Het Hof ziet geen aanleiding voor een vergoeding van de proceskosten of het griffierecht.

6.Beslissing

Het Hof bevestigt de uitspraak van de Rechtbank.
Deze uitspraak is gedaan door mr. A.J.H. van Suilen, voorzitter, mr. M. Harthoorn en mr. J.P.M. Kooijmans in tegenwoordigheid van drs. M.T.M. Hennevelt als griffier. De beslissing is op 7 december 2021 in het openbaar uitgesproken.
De voorzitter,
De griffier is verhinderd de uitspraak
te ondertekenen.
(A.J.H. van Suilen)
Afschriften zijn aangetekend per post verzonden op 7 december 2021.
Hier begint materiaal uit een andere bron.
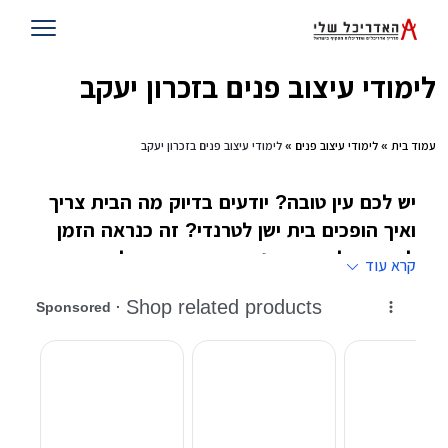
לימודי עיצוב פנים בזכרון יעקב
עמוד בית
»
לימודי עיצוב פנים
» לימודי עיצוב פנים בזכרון יעקב
יש לכם עין טובה? יודעים בדיוק מה הבית צריך
ואיך הופכים בית ישן לטרנדי? זה כנראה הזמן
לחשוב על עיצוב פנים בתור מקצוע ולהירשם
קרא עוד
ללימודי עיצוב פנים במוסדות המובילים בישראל
@@@
לימודי עיצוב פנים בשונה למשל מאחיהם הגדול ,
לימודי אדריכלות
, תמיד היו בשתי רמות, הרמה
Tegen deze uitspraak kunnen beide partijen binnen zes weken na de verzenddatum beroep in cassatie instellen bij
de Hoge Raad der Nederlanden via het webportaal van de Hoge Raadwww.hogeraad.nl.
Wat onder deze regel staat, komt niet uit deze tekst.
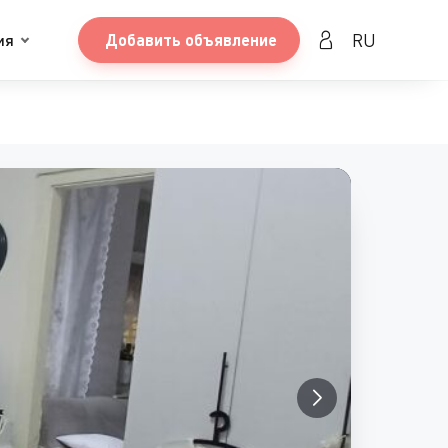
RU
ия
Добавить объявление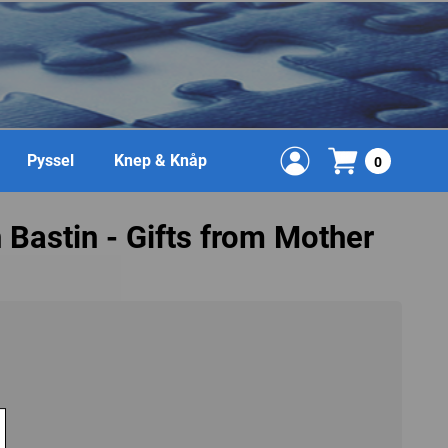
Pyssel
Knep & Knåp
0
 Bastin - Gifts from Mother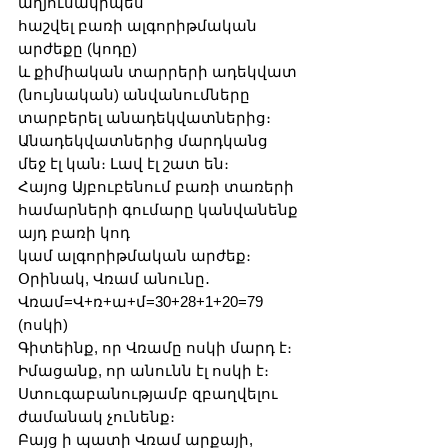
աղյուսակիպես
հաշվել բառի ալգորիթմական 
արժեքը (կոդը) 
և քիմիական տարրերի ադեկվատ 
(նույնական) անվանումները 
տարբերել անադեկվատներից։
Անադեկվատներից մարդկանց 
մեջ էլ կան։ Լավ էլ շատ են։
Հայոց Այբուբենում բառի տառերի 
համարների գումարը կանվանենք 
այդ բառի կոդ
կամ ալգորիթմական արժեք։
Օրինակ, Վռամ անունը․
Վռամ=Վ+ռ+ա+մ=30+28+1+20=79 
(ոսկի)      
Գիտեինք, որ Վռամը ոսկի մարդ է։ 
Իմացանք, որ անունն էլ ոսկի է։
Ստուգաբանությամբ զբաղվելու 
ժամանակ չունենք։
Բայց ի պատի Վռամ արքայի, 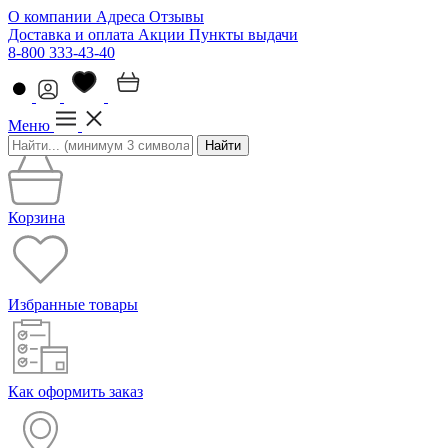
О компании
Адреса
Отзывы
Доставка и оплата
Акции
Пункты выдачи
8-800 333-43-40
Меню
Найти
Корзина
Избранные товары
Как оформить заказ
Bepaalde personen die niet worden vertegenwoordigd door een gemachtigde die beroepsmatig rechtsbijstand verleent, mogen per post beroep in cassatie instellen. Dit zijn natuurlijke personen en verenigingen waarvan de statuten niet zijn opgenomen in een notariële akte. Als zij geen gebruik willen maken van digitaal procederen kunnen deze personen het beroepschrift in cassatie sturen aan
de Hoge Raad der Nederlanden (belastingkamer), postbus 20303, 2500 EH Den Haag.Alle andere personen en gemachtigden die beroepsmatig rechtsbijstand verlenen, zijn in beginsel verplicht digitaal te procederen (zie
www.hogeraad.nl).
Bij het instellen van beroep in cassatie moet het volgende in acht worden genomen:
1. bij het beroepschrift wordt een afschrift van deze uitspraak gevoegd;
2 - ( alleen bij procederen op papier) het beroepschrift moet ondertekend zijn;
3 - het beroepschrift moet ten minste het volgende vermelden:
a. de naam en het adres van de indiener;
b. de dagtekening;
c. een omschrijving van de uitspraak waartegen het beroep in cassatie is gericht;
d. de gronden van het beroep in cassatie.
Voor het instellen van beroep in cassatie is griffierecht verschuldigd. Na het instellen van beroep in cassatie ontvangt de indiener een nota griffierecht van de griffier van de Hoge Raad. In het cassatieberoepschrift kan de Hoge Raad verzocht worden om de wederpartij te veroordelen in de proceskosten.